PAGE EXTRACT
Types of speech
in a play

When you study a play at GCSE or A-Level, you need to understand the different ways characters speak and the technical terms for each type of speech. These terms are not just labels. They describe specific dramatic functions. A soliloquy does something different from a monologue. An aside does something different from direct address. Understanding these distinctions helps you write more precisely about how playwrights construct meaning on stage, and that precision is what examiners are looking for when they assess your knowledge of dramatic form and structure.

Dialogue

Dialogue is the most basic unit of dramatic speech: two or more characters talking to each other. It is the default mode of communication in a play, and most of what you read or watch consists of dialogue. Through dialogue, characters reveal their relationships, advance the plot, and express their perspectives. When you analyse dialogue, pay attention to the dynamics of the exchange: who speaks more, who interrupts, who asks questions and who evades them. The balance of power in a scene is often visible in the structure of the dialogue itself.

In Shakespeare's plays, dialogue is written in a mixture of verse and prose. Verse (lines of iambic pentameter) tends to be used by noble characters or in elevated emotional moments. Prose tends to be used by lower-status characters or in scenes of comedy and informality. When a character shifts from verse to prose, or vice versa, that shift signals a change in tone, status, or psychological state. This is a feature of dramatic form worth noting in your essays.

Monologue

A monologue is a long speech delivered by one character to one or more other characters who are present on stage. The speaker is addressing an audience within the world of the play. The other characters can hear what is being said, and they may respond to it afterwards. Monologues serve several purposes: they allow a character to explain their reasoning, to persuade others, to recount events that happened off stage, or to deliver a verdict or judgement.

An example from a GCSE set text is the Inspector's final speech in J.B. Priestley's An Inspector Calls, in which he addresses the Birling family directly before leaving. This is a monologue, not a soliloquy, because the other characters are present and listening. The Inspector is speaking to them, not to himself. His words are intended to be heard, and they are intended to have an effect on the characters who remain on stage.

When analysing a monologue, consider the speaker's rhetorical strategies. Are they using repetition, rhetorical questions, emotive language, or appeals to authority? Who is the intended audience within the scene, and what response is the speaker trying to provoke? A monologue is a performative act: the speaker is trying to do something with language, whether that is persuading, condemning, confessing, or instructing.

Soliloquy

A soliloquy is a speech delivered by a character who is alone on stage, or who speaks as though alone, addressing the audience directly. The other characters cannot hear what is being said. The convention is that the character is speaking their private thoughts aloud. A soliloquy gives the audience access to a character's inner world: their doubts, fears, plans, and moral conflicts. It is one of the most important dramatic devices in Shakespeare because it creates dramatic irony, allowing the audience to know things that other characters do not.

SET EXERCISE A
Name the rhetorical strategies that the guide to types of speech in a play suggests looking for when analysing a monologue.
SET EXERCISE B
In the part of the records that opens with the line containing "Document page, 1241x1754 pixels." and closes with the line containing "text El sistema tendrá que garantizar la", swap "bounding box" for "enclosing box" and reproduce those lines with nothing else altered.

AVAILABLE RECORDS
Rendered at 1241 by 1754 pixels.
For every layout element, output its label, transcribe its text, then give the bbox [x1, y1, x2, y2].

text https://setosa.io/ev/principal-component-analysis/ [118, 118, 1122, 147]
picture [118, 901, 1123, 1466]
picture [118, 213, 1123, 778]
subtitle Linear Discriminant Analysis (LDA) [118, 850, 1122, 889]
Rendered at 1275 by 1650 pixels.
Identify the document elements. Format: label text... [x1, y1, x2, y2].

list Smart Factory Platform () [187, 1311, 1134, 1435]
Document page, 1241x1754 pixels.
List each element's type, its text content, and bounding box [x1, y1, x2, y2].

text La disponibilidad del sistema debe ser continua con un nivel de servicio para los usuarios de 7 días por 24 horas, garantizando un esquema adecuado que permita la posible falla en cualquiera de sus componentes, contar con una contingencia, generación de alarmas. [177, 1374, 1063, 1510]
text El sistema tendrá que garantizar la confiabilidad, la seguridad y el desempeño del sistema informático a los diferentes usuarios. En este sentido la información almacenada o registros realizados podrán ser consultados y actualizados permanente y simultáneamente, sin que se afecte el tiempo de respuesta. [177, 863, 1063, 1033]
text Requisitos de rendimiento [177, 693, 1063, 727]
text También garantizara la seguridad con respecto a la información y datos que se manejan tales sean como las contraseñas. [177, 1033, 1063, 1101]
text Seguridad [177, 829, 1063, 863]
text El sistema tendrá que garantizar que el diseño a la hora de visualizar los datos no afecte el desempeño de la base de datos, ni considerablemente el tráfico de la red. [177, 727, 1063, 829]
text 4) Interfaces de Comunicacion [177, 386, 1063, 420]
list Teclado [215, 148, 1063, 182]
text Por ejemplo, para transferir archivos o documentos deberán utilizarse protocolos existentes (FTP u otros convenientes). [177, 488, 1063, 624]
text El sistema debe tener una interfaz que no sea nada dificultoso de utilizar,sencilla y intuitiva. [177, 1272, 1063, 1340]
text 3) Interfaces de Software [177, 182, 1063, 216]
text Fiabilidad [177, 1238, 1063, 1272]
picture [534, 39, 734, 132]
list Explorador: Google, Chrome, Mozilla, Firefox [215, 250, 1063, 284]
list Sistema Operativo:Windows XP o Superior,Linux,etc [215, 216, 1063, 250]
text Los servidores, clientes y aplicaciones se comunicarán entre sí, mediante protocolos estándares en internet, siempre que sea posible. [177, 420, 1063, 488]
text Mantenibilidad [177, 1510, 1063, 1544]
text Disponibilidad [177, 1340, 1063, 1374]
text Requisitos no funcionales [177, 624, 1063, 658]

WORKED ANSWER A
Repetition, rhetorical questions, emotive language, appeals to authority

WORKED ANSWER B
Document page, 1241x1754 pixels.
List each element's type, its text content, and enclosing box [x1, y1, x2, y2].

text La disponibilidad del sistema debe ser continua con un nivel de servicio para los usuarios de 7 días por 24 horas, garantizando un esquema adecuado que permita la posible falla en cualquiera de sus componentes, contar con una contingencia, generación de alarmas. [177, 1374, 1063, 1510]
text El sistema tendrá que garantizar la confiabilidad, la seguridad y el desempeño del sistema informático a los diferentes usuarios. En este sentido la información almacenada o registros realizados podrán ser consultados y actualizados permanente y simultáneamente, sin que se afecte el tiempo de respuesta. [177, 863, 1063, 1033]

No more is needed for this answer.